Don’t be a Coward
What do you do when someone doesn’t fit on your team? (hint: don’t be a coward)
You, like many other people in leadership roles, will inevitably be faced with a situation where someone on your team is a horrible fit. It’s a hard conclusion to reach, but it will slap you in the face.
Misalignment among team members is common while approaching the issue head on is quite rare. Many managers see these situations and justify inaction with phrases like:
- maybe the problem will self-correct
- they’ll fall in line eventually
- different perspectives are good for innovation
- they bring in enough revenue to offset their attitude
- or my personal favorite: give them some time
These are all just excuses to do nothing. Hey, I get it, don’t ruffle feathers.
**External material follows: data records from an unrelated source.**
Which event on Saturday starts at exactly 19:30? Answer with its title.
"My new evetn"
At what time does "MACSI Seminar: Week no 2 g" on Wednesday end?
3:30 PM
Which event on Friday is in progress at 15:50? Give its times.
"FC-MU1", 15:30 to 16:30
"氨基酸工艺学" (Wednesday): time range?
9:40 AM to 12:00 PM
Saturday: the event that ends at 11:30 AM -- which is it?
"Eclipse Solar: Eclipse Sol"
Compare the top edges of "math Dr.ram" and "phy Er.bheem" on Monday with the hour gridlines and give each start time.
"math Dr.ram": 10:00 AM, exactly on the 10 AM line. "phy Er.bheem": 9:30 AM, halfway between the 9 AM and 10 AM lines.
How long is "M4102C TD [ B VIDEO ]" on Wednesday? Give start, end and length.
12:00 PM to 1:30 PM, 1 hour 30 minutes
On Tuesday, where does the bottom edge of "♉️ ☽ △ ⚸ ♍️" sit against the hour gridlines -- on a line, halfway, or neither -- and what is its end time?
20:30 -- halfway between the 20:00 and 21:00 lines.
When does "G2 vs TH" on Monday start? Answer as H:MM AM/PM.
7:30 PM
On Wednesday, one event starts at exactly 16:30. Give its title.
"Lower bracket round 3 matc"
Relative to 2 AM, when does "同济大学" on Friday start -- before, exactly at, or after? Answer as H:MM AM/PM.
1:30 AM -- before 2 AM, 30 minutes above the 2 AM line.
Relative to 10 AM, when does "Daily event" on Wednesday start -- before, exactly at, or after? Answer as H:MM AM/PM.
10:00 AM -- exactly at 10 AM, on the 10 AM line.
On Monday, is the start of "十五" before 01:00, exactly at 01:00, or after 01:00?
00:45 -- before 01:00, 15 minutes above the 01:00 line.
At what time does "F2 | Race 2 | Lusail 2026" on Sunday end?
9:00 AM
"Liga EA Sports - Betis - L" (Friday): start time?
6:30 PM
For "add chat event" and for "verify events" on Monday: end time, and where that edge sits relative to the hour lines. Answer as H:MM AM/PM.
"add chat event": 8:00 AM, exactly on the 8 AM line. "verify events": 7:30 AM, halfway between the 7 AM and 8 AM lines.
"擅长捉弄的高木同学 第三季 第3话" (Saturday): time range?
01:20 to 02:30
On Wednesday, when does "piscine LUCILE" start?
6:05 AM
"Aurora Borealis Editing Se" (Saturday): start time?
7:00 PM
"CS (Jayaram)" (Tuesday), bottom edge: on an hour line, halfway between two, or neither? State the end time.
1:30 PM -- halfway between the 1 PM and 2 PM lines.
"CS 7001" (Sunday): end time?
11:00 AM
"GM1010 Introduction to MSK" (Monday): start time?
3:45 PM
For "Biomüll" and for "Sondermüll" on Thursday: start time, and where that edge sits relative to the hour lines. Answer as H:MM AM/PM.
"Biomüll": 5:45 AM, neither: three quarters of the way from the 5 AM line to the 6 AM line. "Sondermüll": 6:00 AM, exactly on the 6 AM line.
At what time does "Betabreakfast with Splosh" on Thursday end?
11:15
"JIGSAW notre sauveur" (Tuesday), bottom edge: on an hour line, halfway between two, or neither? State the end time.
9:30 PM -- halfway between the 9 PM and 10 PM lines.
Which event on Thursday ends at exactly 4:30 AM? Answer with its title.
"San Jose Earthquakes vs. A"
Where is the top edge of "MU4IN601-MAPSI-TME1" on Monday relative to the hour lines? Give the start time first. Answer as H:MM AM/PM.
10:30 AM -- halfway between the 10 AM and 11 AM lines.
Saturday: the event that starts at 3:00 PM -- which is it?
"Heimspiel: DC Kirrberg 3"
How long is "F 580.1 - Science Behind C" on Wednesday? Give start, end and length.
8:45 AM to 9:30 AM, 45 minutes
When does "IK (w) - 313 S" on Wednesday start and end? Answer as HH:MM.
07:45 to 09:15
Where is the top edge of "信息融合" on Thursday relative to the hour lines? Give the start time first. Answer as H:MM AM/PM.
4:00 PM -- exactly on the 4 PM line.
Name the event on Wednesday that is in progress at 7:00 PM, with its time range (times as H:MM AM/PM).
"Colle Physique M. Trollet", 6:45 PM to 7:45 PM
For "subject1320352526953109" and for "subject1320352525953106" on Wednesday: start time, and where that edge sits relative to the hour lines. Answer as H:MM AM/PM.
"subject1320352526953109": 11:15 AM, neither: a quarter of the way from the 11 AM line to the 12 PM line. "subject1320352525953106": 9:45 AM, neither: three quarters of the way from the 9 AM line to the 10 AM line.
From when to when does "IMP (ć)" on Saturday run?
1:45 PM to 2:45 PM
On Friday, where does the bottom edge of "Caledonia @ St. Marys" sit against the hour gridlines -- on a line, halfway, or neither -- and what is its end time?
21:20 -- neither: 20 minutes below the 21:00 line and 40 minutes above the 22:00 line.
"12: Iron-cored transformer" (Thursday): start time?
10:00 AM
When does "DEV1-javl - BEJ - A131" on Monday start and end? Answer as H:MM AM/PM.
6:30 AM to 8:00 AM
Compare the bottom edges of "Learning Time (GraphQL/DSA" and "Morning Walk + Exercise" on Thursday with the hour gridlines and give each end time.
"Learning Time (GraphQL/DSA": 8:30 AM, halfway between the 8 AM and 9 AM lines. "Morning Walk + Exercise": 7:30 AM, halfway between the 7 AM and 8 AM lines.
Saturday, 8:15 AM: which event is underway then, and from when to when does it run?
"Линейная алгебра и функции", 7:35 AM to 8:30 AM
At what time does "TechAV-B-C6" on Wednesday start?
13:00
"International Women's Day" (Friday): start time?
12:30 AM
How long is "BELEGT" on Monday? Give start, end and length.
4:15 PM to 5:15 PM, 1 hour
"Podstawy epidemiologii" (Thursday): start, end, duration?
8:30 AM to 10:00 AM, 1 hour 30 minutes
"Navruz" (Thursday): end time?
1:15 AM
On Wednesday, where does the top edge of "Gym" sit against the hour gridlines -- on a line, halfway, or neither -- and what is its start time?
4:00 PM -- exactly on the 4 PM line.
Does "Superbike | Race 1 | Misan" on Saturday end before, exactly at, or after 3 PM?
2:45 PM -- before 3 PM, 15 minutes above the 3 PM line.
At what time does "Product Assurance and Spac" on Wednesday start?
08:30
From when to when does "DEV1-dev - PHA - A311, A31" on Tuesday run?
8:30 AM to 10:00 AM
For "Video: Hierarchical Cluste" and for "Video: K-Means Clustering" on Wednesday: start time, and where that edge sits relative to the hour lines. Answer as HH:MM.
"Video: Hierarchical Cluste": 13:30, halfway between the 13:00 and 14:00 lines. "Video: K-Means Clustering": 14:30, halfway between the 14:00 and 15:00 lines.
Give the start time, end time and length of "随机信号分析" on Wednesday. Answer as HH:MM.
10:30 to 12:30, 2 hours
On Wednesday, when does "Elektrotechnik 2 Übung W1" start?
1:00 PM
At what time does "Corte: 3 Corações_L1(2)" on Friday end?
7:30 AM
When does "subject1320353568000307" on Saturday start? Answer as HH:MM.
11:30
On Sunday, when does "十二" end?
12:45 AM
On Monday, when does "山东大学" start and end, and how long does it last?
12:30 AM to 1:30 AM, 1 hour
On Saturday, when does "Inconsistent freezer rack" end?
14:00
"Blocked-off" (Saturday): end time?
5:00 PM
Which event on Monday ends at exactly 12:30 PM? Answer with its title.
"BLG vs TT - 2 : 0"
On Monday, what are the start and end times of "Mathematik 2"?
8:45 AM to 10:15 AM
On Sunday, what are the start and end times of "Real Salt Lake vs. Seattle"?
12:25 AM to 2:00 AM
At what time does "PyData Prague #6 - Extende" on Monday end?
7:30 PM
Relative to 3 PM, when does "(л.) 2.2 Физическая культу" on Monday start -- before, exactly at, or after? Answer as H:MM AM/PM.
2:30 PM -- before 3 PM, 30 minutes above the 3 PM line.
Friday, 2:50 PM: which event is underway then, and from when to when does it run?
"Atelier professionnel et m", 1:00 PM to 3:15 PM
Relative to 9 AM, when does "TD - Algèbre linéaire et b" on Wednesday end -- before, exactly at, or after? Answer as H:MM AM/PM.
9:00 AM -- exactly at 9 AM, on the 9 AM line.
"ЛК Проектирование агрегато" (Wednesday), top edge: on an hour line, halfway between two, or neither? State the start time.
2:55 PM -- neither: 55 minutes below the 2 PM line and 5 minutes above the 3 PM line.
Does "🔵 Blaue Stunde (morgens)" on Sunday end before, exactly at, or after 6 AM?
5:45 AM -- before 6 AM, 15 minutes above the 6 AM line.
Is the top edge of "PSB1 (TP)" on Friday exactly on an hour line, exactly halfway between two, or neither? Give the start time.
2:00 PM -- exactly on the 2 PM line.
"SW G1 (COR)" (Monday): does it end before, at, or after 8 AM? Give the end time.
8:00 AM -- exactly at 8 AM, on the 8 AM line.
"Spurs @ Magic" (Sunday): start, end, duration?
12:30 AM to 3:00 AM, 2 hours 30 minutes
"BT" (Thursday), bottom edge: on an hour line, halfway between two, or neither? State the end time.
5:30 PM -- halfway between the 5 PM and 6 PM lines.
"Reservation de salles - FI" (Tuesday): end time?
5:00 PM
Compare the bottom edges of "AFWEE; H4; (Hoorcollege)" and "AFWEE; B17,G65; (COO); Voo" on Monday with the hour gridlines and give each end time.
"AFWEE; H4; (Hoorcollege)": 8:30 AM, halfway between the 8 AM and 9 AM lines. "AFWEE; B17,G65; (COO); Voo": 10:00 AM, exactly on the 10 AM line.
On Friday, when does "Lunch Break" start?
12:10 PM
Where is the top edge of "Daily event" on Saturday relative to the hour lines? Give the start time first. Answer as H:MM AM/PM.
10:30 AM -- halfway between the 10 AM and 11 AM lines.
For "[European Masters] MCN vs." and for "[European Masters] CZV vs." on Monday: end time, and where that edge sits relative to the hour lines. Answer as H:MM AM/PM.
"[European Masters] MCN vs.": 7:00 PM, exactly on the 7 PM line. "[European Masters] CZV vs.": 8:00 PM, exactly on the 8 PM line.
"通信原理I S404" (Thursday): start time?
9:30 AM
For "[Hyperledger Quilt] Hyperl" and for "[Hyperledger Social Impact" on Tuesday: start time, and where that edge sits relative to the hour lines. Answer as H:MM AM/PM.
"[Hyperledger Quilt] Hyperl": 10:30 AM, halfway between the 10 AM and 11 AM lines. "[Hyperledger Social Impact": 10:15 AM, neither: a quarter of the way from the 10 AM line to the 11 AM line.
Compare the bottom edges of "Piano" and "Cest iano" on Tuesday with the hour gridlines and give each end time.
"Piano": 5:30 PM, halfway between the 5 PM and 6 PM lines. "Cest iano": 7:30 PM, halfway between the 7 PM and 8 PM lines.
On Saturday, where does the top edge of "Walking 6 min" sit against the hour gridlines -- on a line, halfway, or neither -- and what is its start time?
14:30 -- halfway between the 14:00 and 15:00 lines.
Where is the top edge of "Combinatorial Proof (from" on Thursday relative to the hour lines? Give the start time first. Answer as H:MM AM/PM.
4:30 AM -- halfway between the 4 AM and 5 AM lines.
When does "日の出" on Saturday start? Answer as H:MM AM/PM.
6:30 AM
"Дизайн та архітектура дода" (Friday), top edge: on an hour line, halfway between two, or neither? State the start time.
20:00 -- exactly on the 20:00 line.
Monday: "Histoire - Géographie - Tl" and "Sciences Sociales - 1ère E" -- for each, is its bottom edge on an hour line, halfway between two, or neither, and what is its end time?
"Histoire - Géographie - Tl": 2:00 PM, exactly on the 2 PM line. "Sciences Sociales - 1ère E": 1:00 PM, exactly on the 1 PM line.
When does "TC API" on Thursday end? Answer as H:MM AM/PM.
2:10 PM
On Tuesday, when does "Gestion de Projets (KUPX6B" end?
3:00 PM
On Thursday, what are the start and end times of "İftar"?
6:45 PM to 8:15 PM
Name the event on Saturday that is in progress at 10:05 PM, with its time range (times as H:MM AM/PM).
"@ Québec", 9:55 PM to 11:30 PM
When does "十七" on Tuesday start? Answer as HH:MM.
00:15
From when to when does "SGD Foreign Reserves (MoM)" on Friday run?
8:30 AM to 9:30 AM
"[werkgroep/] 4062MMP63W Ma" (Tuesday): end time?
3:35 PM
Let the team self manage and eventually the person will leave because they know they don’t fit in.
The huge problem will this mentality is you are wasting precious time, resources, and emotions on someone that is an obvious bad fit. While it may correct itself in the coming weeks or months, you have failed to realize the impact to the continuity and productivity of your team.
How do you know someone is a bad fit? You know.
It is easily to see if someone has failed to assimilate to the role they are in. They will be obvious confrontation and dips in performance when teams are misaligned. Too often people in leadership roles justify doing nothing in an effort to keep the applecart righted, no matter how many rotten apples are on it. This sort of ‘hands off melding’ is tantamount to corporately sponsored stupidity.
Doing nothing is the same as making the decision to put that person on that team daily. Every single day that goes by is on that you are condoning this person’s behavior and the team’s agitation.
You are probably wondering what to do now…
Don’t be a COWARD!
If you are in a leadership role, it is you obligation to your organization and to every employee that looks to you for guidance to remove people that are an ill-fit to you company. Take out the emotion, the worry, or the rationalizations.
Now, ask yourself one question: Is this person strengthening or weakening the bonds of our team?
You may try to run back to revenue based discussions about how much business they bring in or how many client relationships they hold. Don’t. When people are given a pass for their attitude or for not being part of the team, the rest of the organization suffers.
I recently saw this first hand. A client of mine had a long time employee that continually spread descent and gossip among their teams. He had been there for over 8 years and felt that rules and chains of command were not applicable to him (I bet this sounds familiar to many of you in leadership roles). This person had a huge list of clients and often refused to report his actions and intentions to his direct report manager. This person’s behavior was tolerated (read endorsed) for years. His department was suffering and had been suffering for so long that no one knew it could be different.
After meeting with my client and reviewing employee surveys, it became apparent that this person needed to go. I made the suggestion and the age old excuses reared their ugly head:
“He’s too valuable”, “He’s always been like that”, “He’s been here forever”, “People know to avoid him”, “Our clients are familiar with him”, or “We’ve found a way to make it work”.
None of these excuses justified the horribly negative impact this person had on those that work with or near him. He had to be let go.
With a sense of courage, the president of the company made the very difficult, but right decision to remove this person. With all the fear of losing clients, revenue, and the respect of his team he let this person go.
His initial prediction was that they would lose 18-25% of that department’s revenue and it would take 6 months or so to regain the lost ground. His predictions were quite wrong.
With this person gone, the department increase their revenue by 34% in the first quarter of his absence. Unbeknownst to the executive team, the department had been in a stranglehold by this one individual and they were finally free to pursue business without being thwarted or undermined.
In a later conversation, the president of this company told me, “If I had known how negatively this person was affecting the team, I would have let him go 7 years ago.”
My advice to you is to stop being cowardly. If someone is a bad fit for your team, don’t justify their existence. Be courageous and do whats right for your organization!